Work to complete: Wherever a line in the data holds the word "surfboard", pull that line out.

Source records:

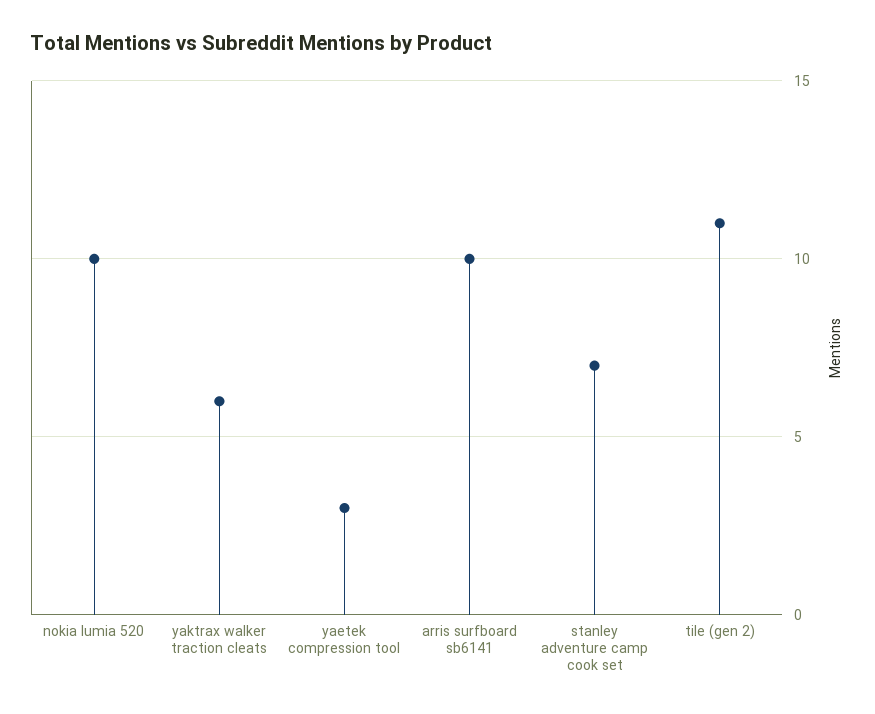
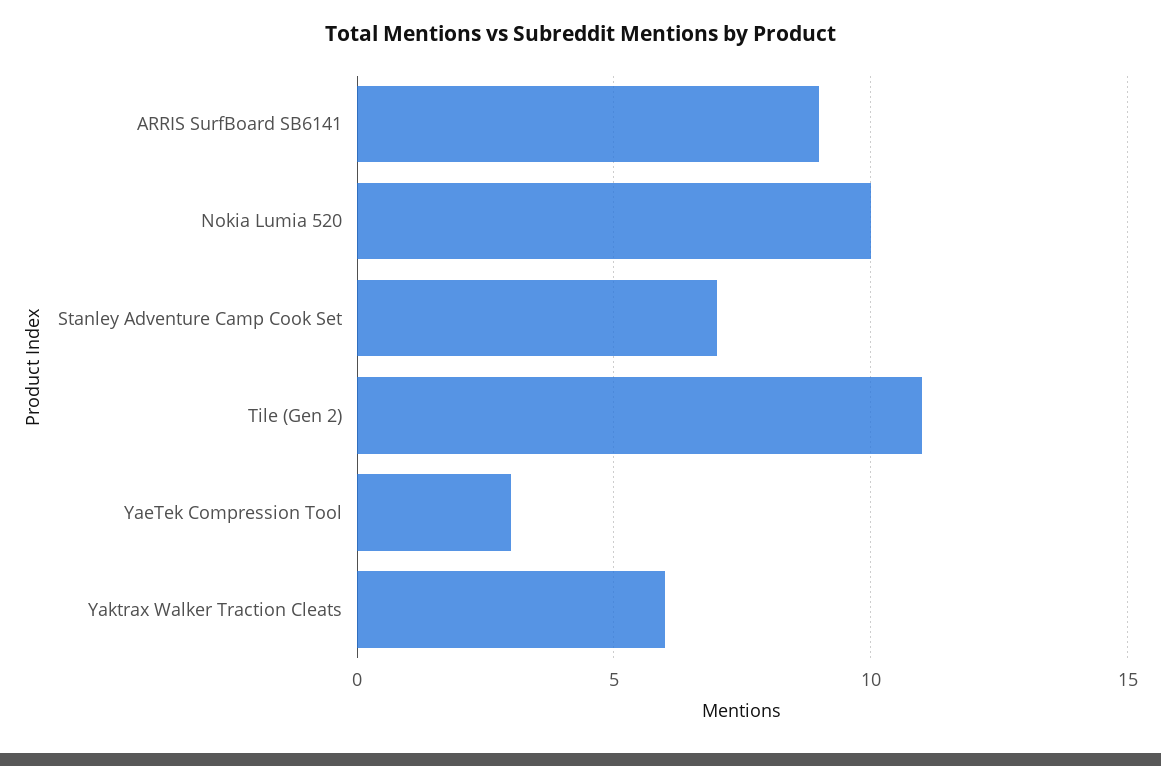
  {
    "nokia lumia 520": 10,
    "yaktrax walker traction cleats": 6,
    "yaetek compression tool": 3,
-   "arris surfboard sb6141": 10,
+   "arris surfboard sb6141": 9,
    "stanley adventure camp cook set": 7,
    "tile (gen 2)": 11
  }

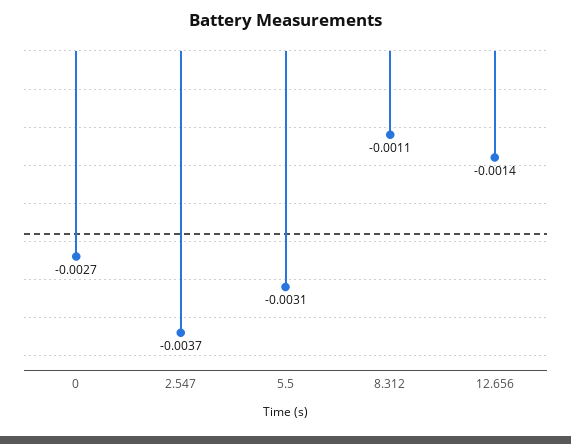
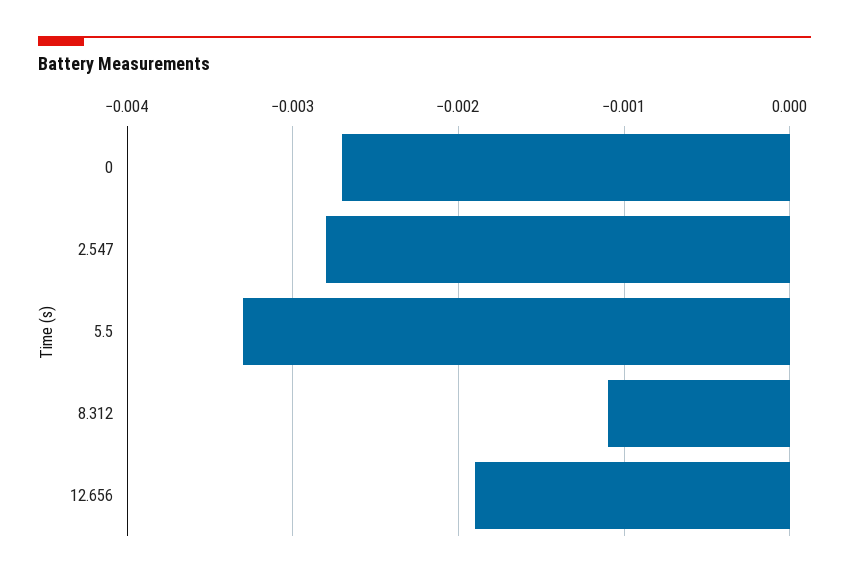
  {
    "0": -0.0027,
-   "2.547": -0.0037,
+   "2.547": -0.0028,
-   "5.5": -0.0031,
+   "5.5": -0.0033,
    "8.312": -0.0011,
-   "12.656": -0.0014
+   "12.656": -0.0019
  }

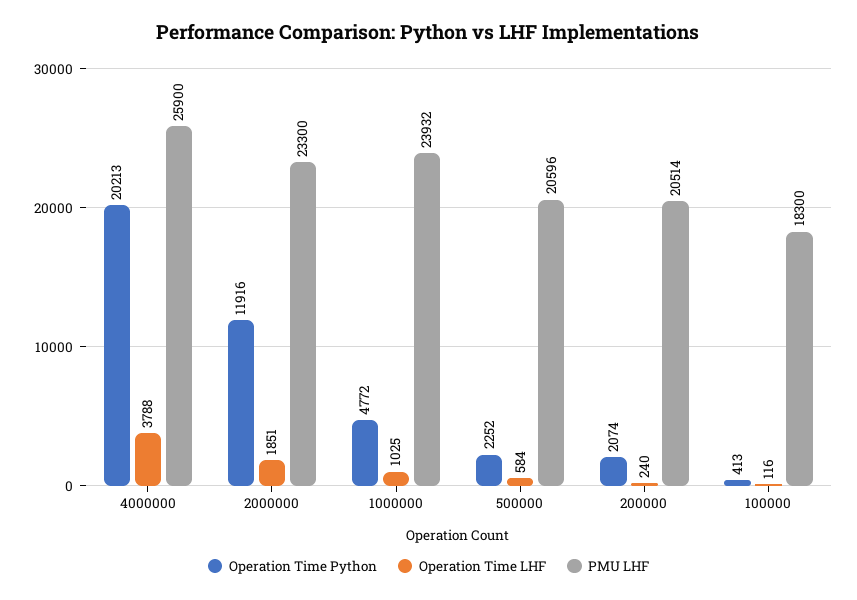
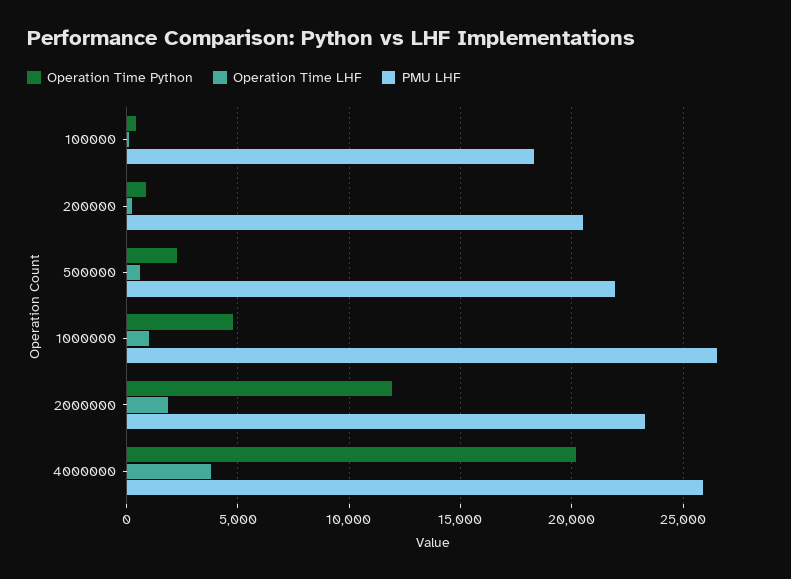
  {
    "Operation Time Python": {
      "4000000": 20213,
      "2000000": 11916,
      "1000000": 4772,
      "500000": 2252,
-     "200000": 2074,
+     "200000": 1000,
      "100000": 413
    },
    "Operation Time LHF": {
      "4000000": 3788,
      "2000000": 1851,
      "1000000": 1025,
      "500000": 584,
      "200000": 240,
      "100000": 116
    },
    "PMU LHF": {
      "4000000": 25900,
      "2000000": 23300,
-     "1000000": 23932,
+     "1000000": 26500,
-     "500000": 20596,
+     "500000": 22000,
      "200000": 20514,
      "100000": 18300
    }
  }

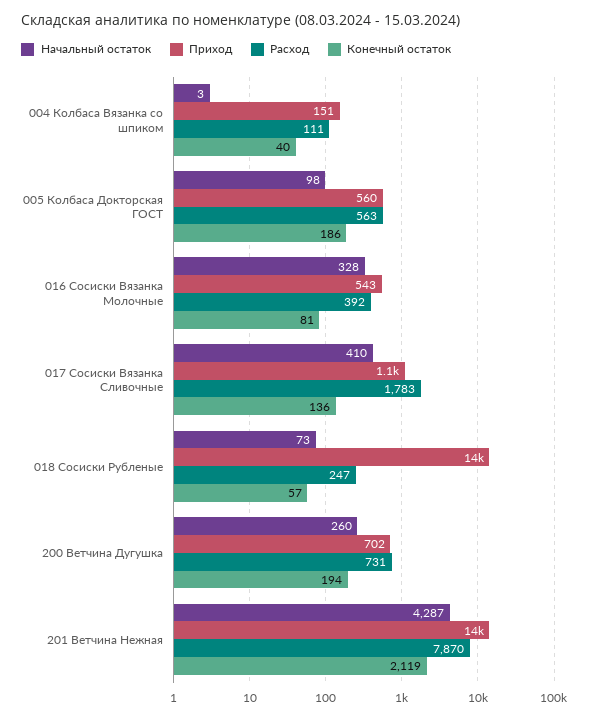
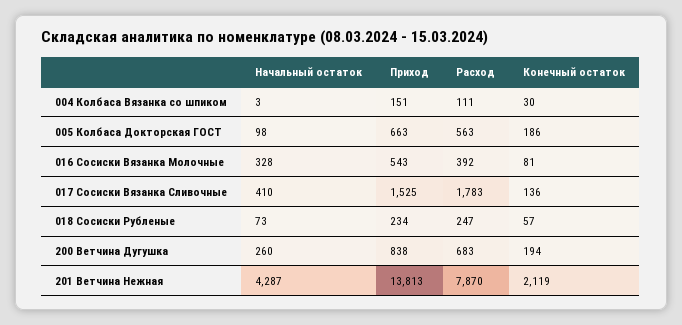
  {
    "Начальный остаток": {
      "004 Колбаса Вязанка со шпиком": 3,
      "005 Колбаса Докторская ГОСТ": 98,
      "016 Сосиски Вязанка Молочные": 328,
      "017 Сосиски Вязанка Сливочные": 410,
      "018 Сосиски Рубленые": 73,
      "200 Ветчина Дугушка": 260,
      "201 Ветчина Нежная": 4287
    },
    "Приход": {
      "004 Колбаса Вязанка со шпиком": 151,
-     "005 Колбаса Докторская ГОСТ": 560,
+     "005 Колбаса Докторская ГОСТ": 663,
      "016 Сосиски Вязанка Молочные": 543,
-     "017 Сосиски Вязанка Сливочные": 1100,
+     "017 Сосиски Вязанка Сливочные": 1525,
-     "018 Сосиски Рубленые": 14000,
+     "018 Сосиски Рубленые": 234,
-     "200 Ветчина Дугушка": 702,
+     "200 Ветчина Дугушка": 838,
      "201 Ветчина Нежная": 13813
    },
    "Расход": {
      "004 Колбаса Вязанка со шпиком": 111,
      "005 Колбаса Докторская ГОСТ": 563,
      "016 Сосиски Вязанка Молочные": 392,
      "017 Сосиски Вязанка Сливочные": 1783,
      "018 Сосиски Рубленые": 247,
-     "200 Ветчина Дугушка": 731,
+     "200 Ветчина Дугушка": 683,
      "201 Ветчина Нежная": 7870
    },
    "Конечный остаток": {
-     "004 Колбаса Вязанка со шпиком": 40,
+     "004 Колбаса Вязанка со шпиком": 30,
      "005 Колбаса Докторская ГОСТ": 186,
      "016 Сосиски Вязанка Молочные": 81,
      "017 Сосиски Вязанка Сливочные": 136,
      "018 Сосиски Рубленые": 57,
      "200 Ветчина Дугушка": 194,
      "201 Ветчина Нежная": 2119
    }
  }

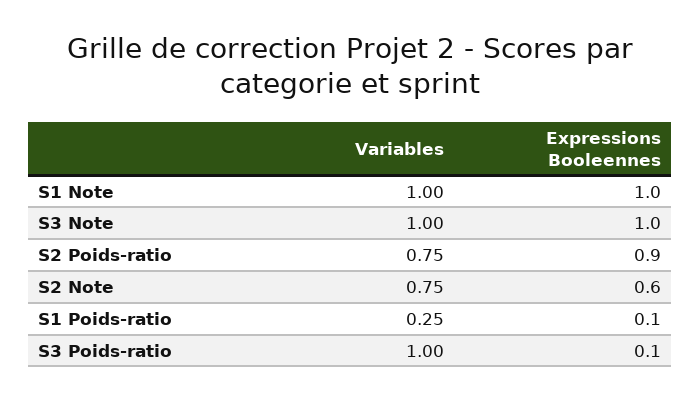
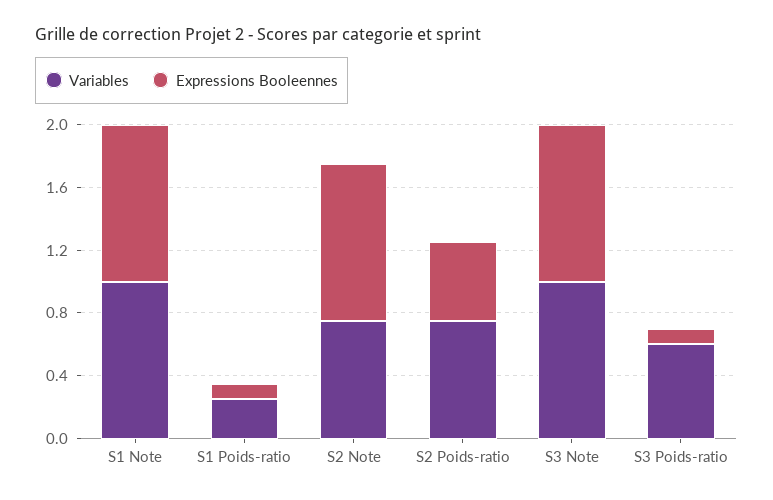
  {
    "Variables": {
      "S1 Note": 1,
      "S3 Note": 1,
      "S2 Poids-ratio": 0.75,
      "S2 Note": 0.75,
      "S1 Poids-ratio": 0.25,
-     "S3 Poids-ratio": 1
+     "S3 Poids-ratio": 0.6
    },
    "Expressions Booleennes": {
      "S1 Note": 1,
      "S3 Note": 1,
-     "S2 Poids-ratio": 0.9,
+     "S2 Poids-ratio": 0.5,
-     "S2 Note": 0.6,
+     "S2 Note": 1,
      "S1 Poids-ratio": 0.1,
      "S3 Poids-ratio": 0.1
    }
  }

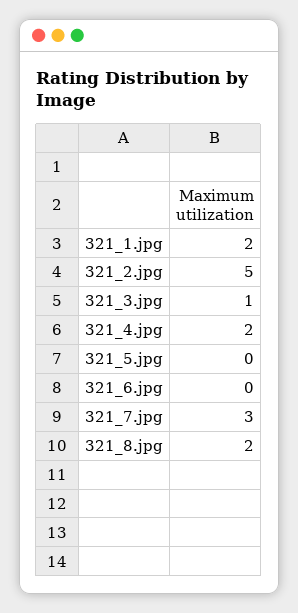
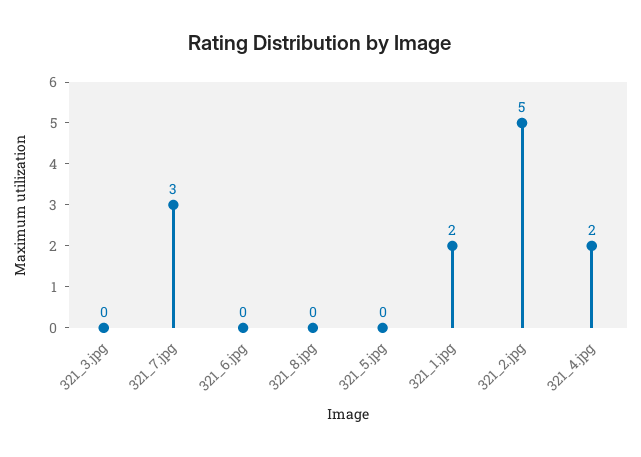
  {
    "321_1.jpg": 2,
    "321_2.jpg": 5,
-   "321_3.jpg": 1,
+   "321_3.jpg": 0,
    "321_4.jpg": 2,
    "321_5.jpg": 0,
    "321_6.jpg": 0,
    "321_7.jpg": 3,
-   "321_8.jpg": 2
+   "321_8.jpg": 0
  }

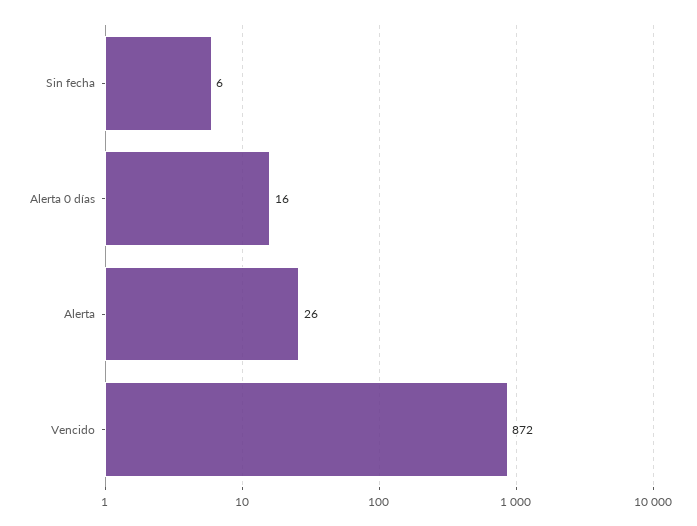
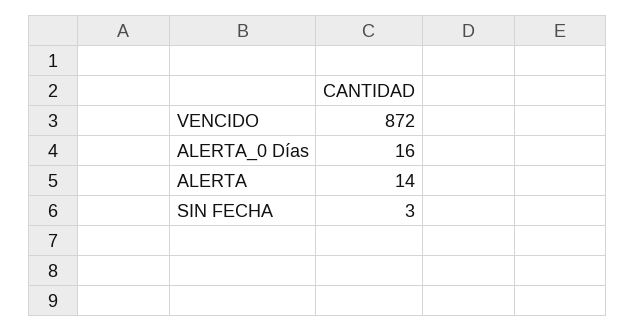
  {
-   "Sin fecha": 6,
+   "Sin fecha": 3,
    "Alerta 0 días": 16,
-   "Alerta": 26,
+   "Alerta": 14,
    "Vencido": 872
  }

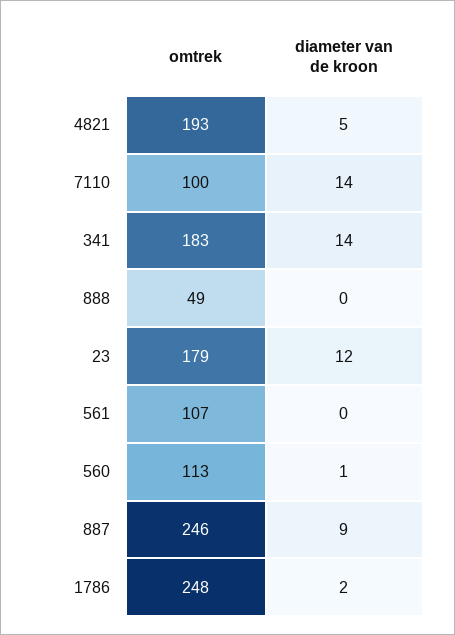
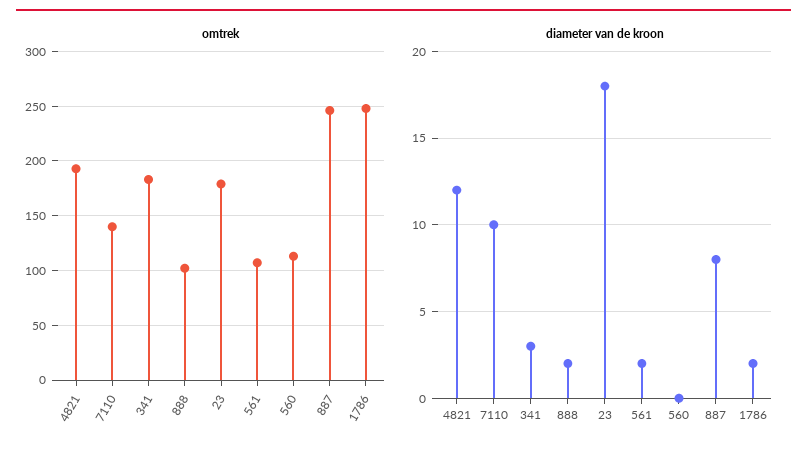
  {
    "omtrek": {
      "4821": 193,
-     "7110": 100,
+     "7110": 140,
      "341": 183,
-     "888": 49,
+     "888": 100,
      "23": 179,
      "561": 107,
      "560": 113,
      "887": 246,
      "1786": 248
    },
    "diameter van de kroon": {
-     "4821": 5,
+     "4821": 12,
-     "7110": 14,
+     "7110": 10,
-     "341": 14,
+     "341": 3,
-     "888": 0,
+     "888": 2,
-     "23": 12,
+     "23": 18,
-     "561": 0,
+     "561": 2,
-     "560": 1,
+     "560": 0,
-     "887": 9,
+     "887": 8,
      "1786": 2
    }
  }

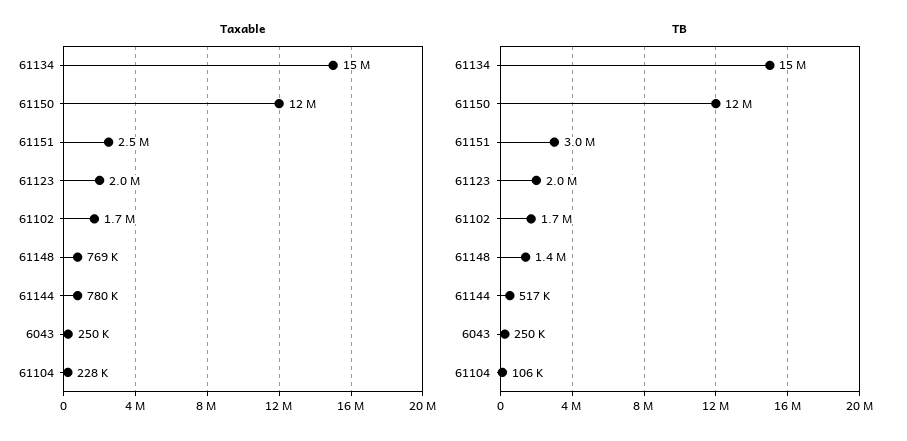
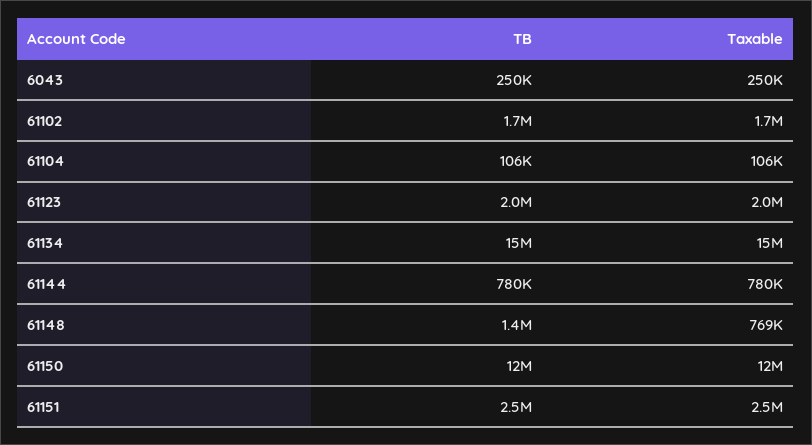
  {
    "Taxable": {
      "61134": 15000000,
      "61150": 12000000,
      "61151": 2500000,
      "61123": 2000000,
      "61102": 1700000,
      "61148": 769000,
      "61144": 780000,
      "6043": 250000,
-     "61104": 228000
+     "61104": 106000
    },
    "TB": {
      "61134": 15000000,
      "61150": 12000000,
-     "61151": 3000000,
+     "61151": 2500000,
      "61123": 2000000,
      "61102": 1700000,
      "61148": 1400000,
-     "61144": 517000,
+     "61144": 780000,
      "6043": 250000,
      "61104": 106000
    }
  }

Solution for this task:
-   "arris surfboard sb6141": 10,
+   "arris surfboard sb6141": 9,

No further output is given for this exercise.